What did you think when you heard “Kick in the Door?”
I was blown away by the first verse. Second verse, when he said, “Son, I’m surprised you run with them,” I stopped the tape. I was like, “That’s how you feel?” He goes, “I told you I had to get back at your man.” Just on some real nigga shit, I said, “Go on and say what you have to say. I’m going to let that one go.” Puff was there. I told Puff, “You and Jeru had your talk already.” Big interrupted and goes, “Preme that wasn’t a talk, that was an argument. Nothing got solved.” I was like, “That has nothing to do with you.” He goes, “C’mon man, Versace suit.” I said in front of all of them, “Anyone has a problem with Jeru then you have a problem with me, so move on me. Beat me up. I don’t want to get beat up but if that’s what I got to do to show you how loyal I am to my team and that we’re not dissing ya’ll. You’re making a big mistake if you do it.” I’ll never forget Puff. He was there at Daddy’s House like, “Yeah, we’re coming after Jeru the Damaja too!” I’ll tell you an ill story.
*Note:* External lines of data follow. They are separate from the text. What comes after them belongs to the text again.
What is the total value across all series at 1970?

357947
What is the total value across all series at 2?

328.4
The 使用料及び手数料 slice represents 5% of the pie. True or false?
The day after Suge did that at the Source Awards was a New Music Seminar convention. [Writer’s Note: Suge Knight dissed Puffy at the 1995 Source Awards.] [People thought] that Suge needs to watch him himself because he’ll get jumped in New York. No. We were at a panel with Buckwild and a couple other brothers. Then Big walked in. At the time, [Death Row] wanted Lady of Rage to work with me, I was like, I can’t do it until I get back from my tour. Rage and I were friends for a long time. But Suge’s brother was like, “If you can’t do it now, you can’t do it at all.” We did the songs and they didn’t accept them. Me, Big and Buckwild are kicking it, laughing, chopping it up. All of a sudden, we hear someone go, “You.” We look and it’s Suge Knight. We were all leaning against the wall. I go, “Me?” He goes, “You.” He comes over and goes, “Yo man, I didn’t really like those songs you did for Rage.” I was like, “Yo, I didn’t want to do the songs but your staff told me I had to. I didn’t have time to do it but that’s my homie and I want to be on her album.” He goes, “Don’t worry about [it]. When can yo do some new beats?” I go, “Couple of weeks.” He goes, “Well, Dogg Pound is coming out first so you got another month.” He was talking very civilized. I gave him a hug. Big walks up to Suge and says, “Ayo, I want to get in touch with Dre to do a couple of songs on my new album Life After Death.” Suge just looks at him and goes, “Yeah, aight.” And walks off.